I’m looking for some input and theory on how to approach a lexical topic.
Let’s say I have a collection of strings, which may just be one sentence or potentially multiple sentences. I’d like to parse these strings to and rip out the most important words, perhaps with a score that denotes how likely the word is to be important.
Let’s look at a few examples of what I mean.
Example #1:
“I really want a Keurig, but I can’t afford one!”
This is a very basic example, just one sentence. As a human, I can easily see that “Keurig” is the most important word here. Also, “afford” is relatively important, though it’s clearly not the primary point of the sentence. The word “I” appears twice, but it is not important at all since it doesn’t really tell us any information. I might expect to see a hash of word/scores something like this:
"Keurig" => 0.9
"afford" => 0.4
"want" => 0.2
"really" => 0.1
etc...
Example #2:
“Just had one of the best swimming practices of my life. Hopefully I can maintain my times come the competition. If only I had remembered to take of my non-waterproof watch.”
This example has multiple sentences, so there will be more important words throughout. Without repeating the point exercise from example #1, I would probably expect to see two or three really important words come out of this: “swimming” (or “swimming practice”), “competition”, & “watch” (or “waterproof watch” or “non-waterproof watch” depending on how the hyphen is handled).

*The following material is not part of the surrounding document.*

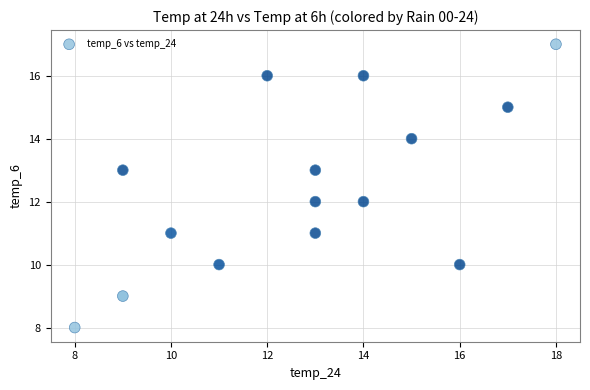

What is the range of Y values (max minus min)?

9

Given a couple examples like this, how would you go about doing something similar? Are there any existing (open source) libraries or algorithms in programming that already do this?
2
There are definitely people thinking about the problem you describe. João Ventura and Joaquim Ferreira da Silva’s Ranking and Extraction of Relevant Single Words in Text (pdf) is a nice introduction to existing ranking techniques as well as suggestions for improvement. All techniques they describe rely on a corpus (lots of text) versus one or two lines of text. Your corpus would have to be the collection of all samples or possibly many corpora of collected samples from specific sources. Keep in mind that single word (unigram) relevance is very much an unsolved problem. As the paper describes:
“…using purely statistical methods, this kind of classification
isn’t always straightforward or even exact because, although the
notion of relevance is a concept easy to understand, normally there’s
no consensus about the frontier that separates relevance from
non-relevance. For instance, words like “Republic” or “London” have
significative relevance and words like “or” and “since” have no
relevance at all, but what about words like “read”, “terminate” and
“next”? These kind of words are problematic because usually there’s no
consensus about their semantic value.”
There are many open source natural language processing toolkits. (Be careful. Some tools are free for research but require a commercial license for commercial use.) They’ll make your life easier regardless of the approach you choose.
I’m most familiar with the Natural Language Toolkit (NLTK). It’s easy to use, well-documented, and is featured in the book, Natural Language Processing with Python (freely available online). As a simple example of what NLTK might do for you, imagine using its part-of-speech tagger. With each word’s part-of-speech identified, you might consider proper nouns very important and adjectives less so. Verbs might be important and adverbs less so. It’s by no means a state-of-the-art ranking, but you get useful information with little effort. When you’re ready to move on to more sophisticated analysis, NLTK’s built-in ability to tokenize, tag, chunk, and classify will let you focus on the other details of your solution.
Natural language processing is its own discipline with quite a lot of formal research done on it. I would start by looking there.
I would also reconsider my needs. Even after 50+ years of research, the best computer scientists have been able to come up with is Siri. I would not expect a computer to successfully do what you’re talking about with regularity.
If there are certain limitations to the speech (like Siri assuming you have a simple command or question) it can be better. Reconsidering my needs (assuming I do need NLP) would include defining my limitations. After that I would likely hunt for a ton of examples. Partly to test anything I come up with, but many modern solutions involve machine learning. I’d need those examples as input to the learning curve.
So in summary, I seriously doubt anything will be able to give you good scores in this sort of context free scenario.
1